There are lines on OK Go’s song, Upside Down & Inside Out, that go, “Don’t know where your eyes are, but they’re not doin’ what you said. Don’t know where your mind is baby, but you’re better off without it.” The video for this song was filmed on a Zero-G flight.
I reached into the pouch on the seat-back and found the barf bag. I puffed it open and comforted Cheryl by saying, “Here. Take it.” And then I noticed the baby across the aisle, staring. The baby’s contented look was replaced by another, more dangerous look.
The Vomit Comet is the nickname for a jet ride (a modified Boeing 727) you can take to simulate weightlessness. The ride is offered by a company called Zero-G who promise you will float like an astronaut and fly like a superhero. The plane follows a parabolic trajectory, the same as a projectile in free fall. As passenger, you’ll free fall along with the plane for 20 to 30 seconds. For the privilege of fifteen of these half-minute parabolic maneuvers, you pay $4950 plus 5% tax.
Martha Stewart and Stephen Hawking are quoted on the webpage, both using ‘amazing’ to describe the experience. I found an interview with a Zero-G pilot who said, “I don’t really keep any stats, but it amounts to a rule of thirds – one-third violently ill, the next third moderately ill, and the final third not ill at all.”
I failed to anticipate the violently ill third which included my wife, and now the baby who blew a pale yellow stream of baby chunks into her father’s face. He turned his head and held the baby at arms’ length. Mom pressed the call button but of course no attendant was unbelting. The plane’s still bouncing, the baby’s got a poker face, and a dribble of partially digested goo on her chin. To my left, the man across the aisle, directly behind the baby, was wiping his shirt and pants with a wet nap. I looked over at Cheryl. I did not share the scene.

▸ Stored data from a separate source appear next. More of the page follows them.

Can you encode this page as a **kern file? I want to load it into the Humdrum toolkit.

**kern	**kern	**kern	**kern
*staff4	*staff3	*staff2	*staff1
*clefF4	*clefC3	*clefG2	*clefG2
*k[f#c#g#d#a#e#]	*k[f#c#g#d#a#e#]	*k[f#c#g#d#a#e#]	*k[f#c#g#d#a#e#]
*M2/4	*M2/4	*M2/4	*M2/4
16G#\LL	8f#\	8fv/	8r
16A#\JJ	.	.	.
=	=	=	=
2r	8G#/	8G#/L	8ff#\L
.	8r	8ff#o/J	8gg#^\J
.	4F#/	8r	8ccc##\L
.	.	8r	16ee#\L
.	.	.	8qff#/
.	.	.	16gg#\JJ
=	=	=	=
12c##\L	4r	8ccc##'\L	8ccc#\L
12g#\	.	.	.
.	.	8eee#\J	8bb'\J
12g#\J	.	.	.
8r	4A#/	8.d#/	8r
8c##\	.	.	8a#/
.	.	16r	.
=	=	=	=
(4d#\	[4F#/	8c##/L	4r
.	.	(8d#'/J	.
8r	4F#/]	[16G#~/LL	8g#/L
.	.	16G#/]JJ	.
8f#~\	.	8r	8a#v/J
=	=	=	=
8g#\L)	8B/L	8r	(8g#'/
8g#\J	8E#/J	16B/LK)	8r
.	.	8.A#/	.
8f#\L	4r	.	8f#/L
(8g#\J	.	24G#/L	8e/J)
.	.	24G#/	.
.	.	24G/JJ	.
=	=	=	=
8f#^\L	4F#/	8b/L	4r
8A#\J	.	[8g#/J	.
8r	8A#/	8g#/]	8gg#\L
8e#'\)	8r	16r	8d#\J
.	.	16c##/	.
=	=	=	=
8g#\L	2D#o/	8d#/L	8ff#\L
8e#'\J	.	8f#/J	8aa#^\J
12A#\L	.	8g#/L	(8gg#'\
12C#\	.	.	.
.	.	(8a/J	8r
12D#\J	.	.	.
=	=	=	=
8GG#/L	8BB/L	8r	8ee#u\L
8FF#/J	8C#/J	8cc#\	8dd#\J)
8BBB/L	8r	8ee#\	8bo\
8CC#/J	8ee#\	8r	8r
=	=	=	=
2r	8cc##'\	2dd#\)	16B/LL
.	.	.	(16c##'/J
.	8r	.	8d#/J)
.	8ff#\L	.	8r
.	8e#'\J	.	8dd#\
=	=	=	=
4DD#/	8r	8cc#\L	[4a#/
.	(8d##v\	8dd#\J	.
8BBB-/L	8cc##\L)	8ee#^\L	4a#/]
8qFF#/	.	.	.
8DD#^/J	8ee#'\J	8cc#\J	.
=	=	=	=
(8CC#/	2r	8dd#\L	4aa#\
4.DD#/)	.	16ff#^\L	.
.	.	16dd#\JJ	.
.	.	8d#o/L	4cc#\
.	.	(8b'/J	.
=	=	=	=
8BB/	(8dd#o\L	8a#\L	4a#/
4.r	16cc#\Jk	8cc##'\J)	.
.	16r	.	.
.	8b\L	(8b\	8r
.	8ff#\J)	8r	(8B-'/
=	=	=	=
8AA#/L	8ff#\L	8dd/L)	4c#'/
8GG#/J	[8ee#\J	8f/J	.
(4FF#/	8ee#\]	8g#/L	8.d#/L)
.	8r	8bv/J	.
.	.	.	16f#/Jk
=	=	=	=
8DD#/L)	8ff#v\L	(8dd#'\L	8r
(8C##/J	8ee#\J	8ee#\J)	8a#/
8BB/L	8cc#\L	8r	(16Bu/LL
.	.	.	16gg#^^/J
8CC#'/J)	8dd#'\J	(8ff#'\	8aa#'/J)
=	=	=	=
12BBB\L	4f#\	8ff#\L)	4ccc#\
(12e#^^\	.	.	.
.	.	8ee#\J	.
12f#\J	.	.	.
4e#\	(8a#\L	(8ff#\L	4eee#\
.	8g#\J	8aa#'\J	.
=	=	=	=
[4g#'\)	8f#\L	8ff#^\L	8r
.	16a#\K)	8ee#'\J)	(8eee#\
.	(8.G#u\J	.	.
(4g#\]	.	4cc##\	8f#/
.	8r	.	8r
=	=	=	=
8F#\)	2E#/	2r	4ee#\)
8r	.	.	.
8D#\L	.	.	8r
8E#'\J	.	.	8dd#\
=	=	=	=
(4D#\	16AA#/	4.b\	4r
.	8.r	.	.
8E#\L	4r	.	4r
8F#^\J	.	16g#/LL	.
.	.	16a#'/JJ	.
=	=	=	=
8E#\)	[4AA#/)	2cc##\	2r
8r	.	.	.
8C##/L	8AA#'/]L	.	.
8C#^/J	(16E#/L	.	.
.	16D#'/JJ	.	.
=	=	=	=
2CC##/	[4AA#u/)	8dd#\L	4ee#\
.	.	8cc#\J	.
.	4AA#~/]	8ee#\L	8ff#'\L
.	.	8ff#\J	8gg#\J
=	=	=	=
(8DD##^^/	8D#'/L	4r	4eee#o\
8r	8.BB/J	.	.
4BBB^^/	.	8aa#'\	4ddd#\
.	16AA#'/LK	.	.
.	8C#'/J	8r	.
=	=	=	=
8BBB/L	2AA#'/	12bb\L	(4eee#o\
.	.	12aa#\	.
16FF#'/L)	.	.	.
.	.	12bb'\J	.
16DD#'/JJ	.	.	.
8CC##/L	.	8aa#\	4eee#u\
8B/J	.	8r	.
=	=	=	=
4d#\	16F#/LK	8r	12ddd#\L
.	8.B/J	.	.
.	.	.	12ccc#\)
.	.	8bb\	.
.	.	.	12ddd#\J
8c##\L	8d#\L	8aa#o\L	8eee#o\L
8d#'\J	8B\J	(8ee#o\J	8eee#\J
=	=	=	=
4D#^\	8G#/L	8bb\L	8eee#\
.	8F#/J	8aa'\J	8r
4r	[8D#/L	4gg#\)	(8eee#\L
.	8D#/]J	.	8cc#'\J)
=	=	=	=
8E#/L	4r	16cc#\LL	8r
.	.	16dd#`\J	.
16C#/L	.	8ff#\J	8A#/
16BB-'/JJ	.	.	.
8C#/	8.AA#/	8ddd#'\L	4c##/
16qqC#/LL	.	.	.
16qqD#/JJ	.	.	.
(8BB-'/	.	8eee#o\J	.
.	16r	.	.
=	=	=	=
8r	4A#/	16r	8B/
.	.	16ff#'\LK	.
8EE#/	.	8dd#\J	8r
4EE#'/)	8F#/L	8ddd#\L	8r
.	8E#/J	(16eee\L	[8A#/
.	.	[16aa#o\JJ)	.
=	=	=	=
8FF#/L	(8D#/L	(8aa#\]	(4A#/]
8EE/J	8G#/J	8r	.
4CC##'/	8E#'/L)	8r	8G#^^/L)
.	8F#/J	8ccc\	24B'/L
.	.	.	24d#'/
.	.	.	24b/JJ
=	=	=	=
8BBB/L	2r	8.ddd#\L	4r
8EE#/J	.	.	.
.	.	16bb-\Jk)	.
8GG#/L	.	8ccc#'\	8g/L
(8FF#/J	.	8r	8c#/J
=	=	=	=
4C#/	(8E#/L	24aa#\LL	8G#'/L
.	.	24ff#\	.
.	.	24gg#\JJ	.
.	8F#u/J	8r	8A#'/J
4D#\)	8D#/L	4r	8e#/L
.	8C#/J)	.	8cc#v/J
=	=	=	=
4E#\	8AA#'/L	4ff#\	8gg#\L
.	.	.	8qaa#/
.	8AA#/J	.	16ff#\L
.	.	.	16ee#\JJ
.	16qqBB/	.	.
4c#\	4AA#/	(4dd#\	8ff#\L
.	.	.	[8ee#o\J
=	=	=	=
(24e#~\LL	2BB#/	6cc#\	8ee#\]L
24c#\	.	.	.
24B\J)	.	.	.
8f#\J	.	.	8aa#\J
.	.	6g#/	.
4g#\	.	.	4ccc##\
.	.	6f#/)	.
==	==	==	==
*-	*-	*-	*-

Motion simulators can duplicate six ways to move (six degrees of freedom) using three pairs of hydraulic actuators sandwiched between motion platforms in an arrangement called a hexapod. Motion simulators are either occupant-controlled (like flight simulators used to train pilots and astronauts and teen drivers) or passive-rider (like theme park rides).
An airplane can rotate three ways: yaw, pitch, and roll. Cars, for the most part, are not free to rotate like planes, but the black Firebird Trans Am that Burt Reynolds’ Bandit drove sure did. Every spin-out was a yaw, and the jump, nose up across the incomplete bridge, nose down onto the football field was a pitch. Sally Field’s character gyrating out of her wedding gown while in the passenger seat caused the Trans Am to roll as did the scene (presumably, as it was left to the imagination) where Bandit finally removed his cowboy hat, leaving it perched and rocking atop the radio antennae.
There are straight-line equivalents to rotation’s yaw, pitch, and roll. They have interesting technical names: sway, surge, and heave.
The baby kept it together and so did Cheryl, neither surging nor heaving the rest of the flight. Although it did take Cheryl several hours of not swaying at home alone in bed to fully regain 100% Christmas spirit.